We performed a systematic analysis of 23 preprocessing strategies applied to six large-scale glycomics cohorts across three platforms, with measurements ranging from a single protein and single glycosylation site (LC-ESI-MS), to total plasma N-glycome (MALDI-FTICR-MS). The observed normalization ranking was consistent across platforms; overall, the Probabilistic Quotient appeared to be the most reliable method, as all variations of this procedure ranked consistently in the top performers in all cohorts and across platforms. Log-transformation and normalization per IgG subclass or per total IgG did not seem to significantly affect the ability of this method to correctly retrieve the glycan synthesis pathway. Interestingly, while Total Area normalization did not rank high in comparison to other methods (as expected), the log-transformed Total Area preprocessing was a well-performing method. In fact, TA Probabilistic Quotient was among the best performing approaches overall, suggesting that additional transformations on TA normalized data can neutralize the constraints imposed on the data correlation structure, as shown in Dieterle et al. [

36].

One interesting finding was the substantial difference of the evaluation results between MS- and UHPLC-based platforms: While for MS, most normalization approaches performed comparably, the variance among the considered strategies was considerable for UHPLC. The origin of this discrepancy is not easy to trace, but it could be due to the fact that UHPLC does not separate glycans according to their mass, like MS-based techniques do, but according to their chemical and physical properties. This leads most chromatographic peaks to represent a mixture of glycan structures. Although it has been shown that there is a predominant structure in the vast majority of IgG chromatographic peaks [

31], this contamination is likely to make the data correlation structure noisier and thus more sensitive to different normalizations. Moreover, it is expected to affect the comparison to the biological reference, which does not account for any structure mixture.

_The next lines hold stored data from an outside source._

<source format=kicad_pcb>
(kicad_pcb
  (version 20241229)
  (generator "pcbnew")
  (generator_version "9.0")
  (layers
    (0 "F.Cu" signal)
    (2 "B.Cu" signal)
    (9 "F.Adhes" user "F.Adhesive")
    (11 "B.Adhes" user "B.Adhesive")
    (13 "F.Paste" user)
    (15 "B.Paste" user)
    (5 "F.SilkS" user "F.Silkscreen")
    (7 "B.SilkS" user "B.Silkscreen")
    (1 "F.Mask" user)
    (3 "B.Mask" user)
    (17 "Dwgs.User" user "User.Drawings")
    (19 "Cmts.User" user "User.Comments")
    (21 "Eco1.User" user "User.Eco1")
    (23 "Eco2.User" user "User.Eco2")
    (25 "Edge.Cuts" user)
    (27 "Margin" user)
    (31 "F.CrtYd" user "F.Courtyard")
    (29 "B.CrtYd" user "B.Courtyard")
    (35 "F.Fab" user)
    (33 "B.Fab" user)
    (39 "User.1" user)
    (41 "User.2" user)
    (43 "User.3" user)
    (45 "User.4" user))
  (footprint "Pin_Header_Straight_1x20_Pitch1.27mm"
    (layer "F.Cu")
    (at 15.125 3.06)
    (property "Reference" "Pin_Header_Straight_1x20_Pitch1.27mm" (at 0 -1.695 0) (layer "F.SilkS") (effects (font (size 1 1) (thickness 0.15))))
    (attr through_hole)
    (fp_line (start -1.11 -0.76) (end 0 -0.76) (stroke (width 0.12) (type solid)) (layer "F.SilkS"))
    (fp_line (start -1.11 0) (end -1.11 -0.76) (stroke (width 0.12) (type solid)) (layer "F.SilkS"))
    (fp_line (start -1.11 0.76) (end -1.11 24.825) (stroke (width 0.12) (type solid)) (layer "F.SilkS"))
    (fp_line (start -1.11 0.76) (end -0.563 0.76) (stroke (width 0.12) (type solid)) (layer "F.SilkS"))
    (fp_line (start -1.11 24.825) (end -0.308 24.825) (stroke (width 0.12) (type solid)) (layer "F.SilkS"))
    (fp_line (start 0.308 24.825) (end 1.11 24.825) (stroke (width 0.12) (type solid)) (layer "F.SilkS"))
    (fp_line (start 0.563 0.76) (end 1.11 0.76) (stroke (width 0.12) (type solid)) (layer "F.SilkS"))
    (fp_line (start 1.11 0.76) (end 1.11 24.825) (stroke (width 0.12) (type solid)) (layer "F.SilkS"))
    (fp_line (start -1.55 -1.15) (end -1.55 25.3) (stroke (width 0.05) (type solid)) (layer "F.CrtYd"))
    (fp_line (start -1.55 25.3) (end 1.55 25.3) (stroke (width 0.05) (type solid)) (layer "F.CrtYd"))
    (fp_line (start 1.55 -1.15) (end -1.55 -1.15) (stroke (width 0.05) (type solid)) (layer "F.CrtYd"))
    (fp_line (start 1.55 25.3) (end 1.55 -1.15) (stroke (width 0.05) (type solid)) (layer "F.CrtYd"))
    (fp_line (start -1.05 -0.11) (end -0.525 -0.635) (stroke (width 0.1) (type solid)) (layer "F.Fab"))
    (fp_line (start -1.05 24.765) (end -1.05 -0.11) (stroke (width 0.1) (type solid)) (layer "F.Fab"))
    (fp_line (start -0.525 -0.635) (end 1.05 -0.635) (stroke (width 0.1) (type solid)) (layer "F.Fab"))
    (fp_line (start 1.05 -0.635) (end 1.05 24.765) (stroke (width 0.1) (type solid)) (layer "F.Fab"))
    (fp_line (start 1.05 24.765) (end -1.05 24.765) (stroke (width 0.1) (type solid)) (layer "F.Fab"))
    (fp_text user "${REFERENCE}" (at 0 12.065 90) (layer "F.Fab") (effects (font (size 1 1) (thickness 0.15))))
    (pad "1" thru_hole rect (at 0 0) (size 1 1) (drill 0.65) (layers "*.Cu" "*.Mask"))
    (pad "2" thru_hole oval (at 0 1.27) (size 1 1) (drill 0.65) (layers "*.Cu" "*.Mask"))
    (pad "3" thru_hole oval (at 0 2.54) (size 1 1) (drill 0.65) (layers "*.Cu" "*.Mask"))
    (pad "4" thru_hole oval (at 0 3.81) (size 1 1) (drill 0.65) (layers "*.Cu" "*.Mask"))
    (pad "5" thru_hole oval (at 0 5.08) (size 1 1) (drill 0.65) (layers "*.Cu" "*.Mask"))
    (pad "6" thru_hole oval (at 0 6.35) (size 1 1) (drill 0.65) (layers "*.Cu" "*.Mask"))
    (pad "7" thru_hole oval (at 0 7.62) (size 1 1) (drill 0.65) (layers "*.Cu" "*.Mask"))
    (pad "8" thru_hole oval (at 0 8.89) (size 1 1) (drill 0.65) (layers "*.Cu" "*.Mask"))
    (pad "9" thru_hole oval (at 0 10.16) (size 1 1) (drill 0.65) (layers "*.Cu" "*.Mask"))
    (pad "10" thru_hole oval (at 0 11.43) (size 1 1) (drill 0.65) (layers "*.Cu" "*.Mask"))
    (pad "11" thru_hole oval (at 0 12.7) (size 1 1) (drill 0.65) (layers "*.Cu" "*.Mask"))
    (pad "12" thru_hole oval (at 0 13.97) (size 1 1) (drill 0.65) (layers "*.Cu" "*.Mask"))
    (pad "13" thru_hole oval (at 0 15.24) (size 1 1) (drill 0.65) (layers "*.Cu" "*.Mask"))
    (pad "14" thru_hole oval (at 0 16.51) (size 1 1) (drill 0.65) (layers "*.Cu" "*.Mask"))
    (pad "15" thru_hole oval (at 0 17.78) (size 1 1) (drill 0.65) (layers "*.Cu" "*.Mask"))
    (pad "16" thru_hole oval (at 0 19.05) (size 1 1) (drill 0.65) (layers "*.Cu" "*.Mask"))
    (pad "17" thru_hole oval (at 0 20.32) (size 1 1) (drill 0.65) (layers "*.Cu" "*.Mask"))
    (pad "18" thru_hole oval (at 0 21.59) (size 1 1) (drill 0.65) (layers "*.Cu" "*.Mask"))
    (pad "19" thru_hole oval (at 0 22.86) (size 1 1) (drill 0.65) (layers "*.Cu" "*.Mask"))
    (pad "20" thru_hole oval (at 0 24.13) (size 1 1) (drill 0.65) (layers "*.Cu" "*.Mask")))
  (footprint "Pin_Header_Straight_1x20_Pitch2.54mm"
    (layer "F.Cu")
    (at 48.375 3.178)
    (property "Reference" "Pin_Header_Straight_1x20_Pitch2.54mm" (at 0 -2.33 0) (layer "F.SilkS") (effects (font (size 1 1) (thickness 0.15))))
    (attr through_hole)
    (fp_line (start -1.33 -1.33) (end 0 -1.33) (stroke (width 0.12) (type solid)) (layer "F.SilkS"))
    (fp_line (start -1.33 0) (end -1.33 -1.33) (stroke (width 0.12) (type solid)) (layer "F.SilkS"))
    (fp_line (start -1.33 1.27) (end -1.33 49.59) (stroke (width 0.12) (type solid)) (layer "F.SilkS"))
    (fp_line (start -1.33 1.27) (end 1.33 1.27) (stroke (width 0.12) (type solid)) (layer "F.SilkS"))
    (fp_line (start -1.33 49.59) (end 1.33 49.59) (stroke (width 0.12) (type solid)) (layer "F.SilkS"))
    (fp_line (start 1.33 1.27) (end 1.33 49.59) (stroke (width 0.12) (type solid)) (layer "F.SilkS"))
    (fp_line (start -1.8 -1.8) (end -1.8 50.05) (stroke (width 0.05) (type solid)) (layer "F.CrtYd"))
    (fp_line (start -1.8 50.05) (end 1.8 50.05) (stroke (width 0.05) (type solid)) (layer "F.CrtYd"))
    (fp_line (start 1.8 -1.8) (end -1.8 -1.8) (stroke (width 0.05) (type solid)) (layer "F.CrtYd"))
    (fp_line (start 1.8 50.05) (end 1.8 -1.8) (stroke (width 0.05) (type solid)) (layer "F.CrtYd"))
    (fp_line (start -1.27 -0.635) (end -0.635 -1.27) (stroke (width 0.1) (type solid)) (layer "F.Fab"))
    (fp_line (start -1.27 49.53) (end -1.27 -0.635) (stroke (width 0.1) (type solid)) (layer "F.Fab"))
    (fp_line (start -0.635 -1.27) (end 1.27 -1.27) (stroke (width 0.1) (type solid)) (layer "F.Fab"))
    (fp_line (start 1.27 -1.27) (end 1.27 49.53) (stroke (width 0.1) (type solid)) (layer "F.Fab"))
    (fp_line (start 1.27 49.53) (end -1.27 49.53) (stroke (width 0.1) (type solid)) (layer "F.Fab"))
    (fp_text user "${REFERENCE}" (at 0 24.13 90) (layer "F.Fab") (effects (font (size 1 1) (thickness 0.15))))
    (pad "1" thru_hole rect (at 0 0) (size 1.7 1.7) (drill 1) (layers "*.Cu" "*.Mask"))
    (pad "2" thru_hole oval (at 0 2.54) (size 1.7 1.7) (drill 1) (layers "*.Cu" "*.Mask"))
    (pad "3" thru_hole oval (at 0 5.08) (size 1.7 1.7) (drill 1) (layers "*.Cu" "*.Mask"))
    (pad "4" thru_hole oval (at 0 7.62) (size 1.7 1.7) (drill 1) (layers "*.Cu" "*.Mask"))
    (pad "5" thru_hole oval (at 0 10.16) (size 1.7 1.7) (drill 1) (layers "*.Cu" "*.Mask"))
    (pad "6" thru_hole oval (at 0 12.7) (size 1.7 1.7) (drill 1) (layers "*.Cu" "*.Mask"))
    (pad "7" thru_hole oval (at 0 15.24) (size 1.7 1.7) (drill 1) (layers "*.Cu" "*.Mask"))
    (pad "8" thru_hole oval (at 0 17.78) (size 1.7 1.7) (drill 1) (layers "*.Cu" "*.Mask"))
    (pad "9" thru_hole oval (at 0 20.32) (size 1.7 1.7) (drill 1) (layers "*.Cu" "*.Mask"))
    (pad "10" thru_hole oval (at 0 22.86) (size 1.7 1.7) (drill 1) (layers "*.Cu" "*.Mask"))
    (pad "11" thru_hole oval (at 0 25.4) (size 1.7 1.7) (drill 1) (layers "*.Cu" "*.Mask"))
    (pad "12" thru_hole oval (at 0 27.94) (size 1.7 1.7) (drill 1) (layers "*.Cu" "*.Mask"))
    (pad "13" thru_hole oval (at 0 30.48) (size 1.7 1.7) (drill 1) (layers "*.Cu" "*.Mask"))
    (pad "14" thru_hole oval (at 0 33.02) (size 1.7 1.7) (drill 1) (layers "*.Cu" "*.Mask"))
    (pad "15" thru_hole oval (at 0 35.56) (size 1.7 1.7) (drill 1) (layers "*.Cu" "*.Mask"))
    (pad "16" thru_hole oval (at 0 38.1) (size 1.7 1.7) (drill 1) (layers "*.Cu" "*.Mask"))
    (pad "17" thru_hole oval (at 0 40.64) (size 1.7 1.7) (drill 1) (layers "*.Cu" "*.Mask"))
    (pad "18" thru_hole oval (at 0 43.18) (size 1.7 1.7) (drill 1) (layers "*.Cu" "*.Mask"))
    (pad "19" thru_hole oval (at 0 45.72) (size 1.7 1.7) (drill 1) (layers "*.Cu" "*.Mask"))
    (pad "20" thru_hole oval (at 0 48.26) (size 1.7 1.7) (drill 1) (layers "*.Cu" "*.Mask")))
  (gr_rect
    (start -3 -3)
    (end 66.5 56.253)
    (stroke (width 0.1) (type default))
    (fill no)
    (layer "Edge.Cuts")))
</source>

While our results seem to suggest that log-transformation does not significantly affect performance, it should be considered that data normality is an assumption for many other statistical tests and approaches, and thus we still recommend to always log-transform omics data after normalization.

To assess how our approach compares to a more common normalization evaluation strategy, we ranked the preprocessing methods based on how strongly the normalized abundances associated with age. Consistent with our network-based results, Probabilistic Quotient-based approaches clearly outperformed all other methods.

The network approach described in this paper could be employed to evaluate normalization strategies in other types of mass-flow data, e.g., metabolomics data. Moreover, we could extend this approach to evaluate other preprocessing steps. For example, it has already been shown that, for untargeted metabolomics data, different missing value imputation strategies have a prominent impact on the results of the downstream analysis [

46]. We could investigate whether the same holds for glycomics data and quantitatively evaluate the performance of each strategy. Similarly, our framework could be applied to the evaluation of batch correction approaches, which aim at reducing the technical variation due to samples being measured at different times.

In conclusion, we recommend normalizing glycan data with the Probabilistic Quotient normalization followed by log-transformation. This technique was robust and reliable regardless of the measurement platform.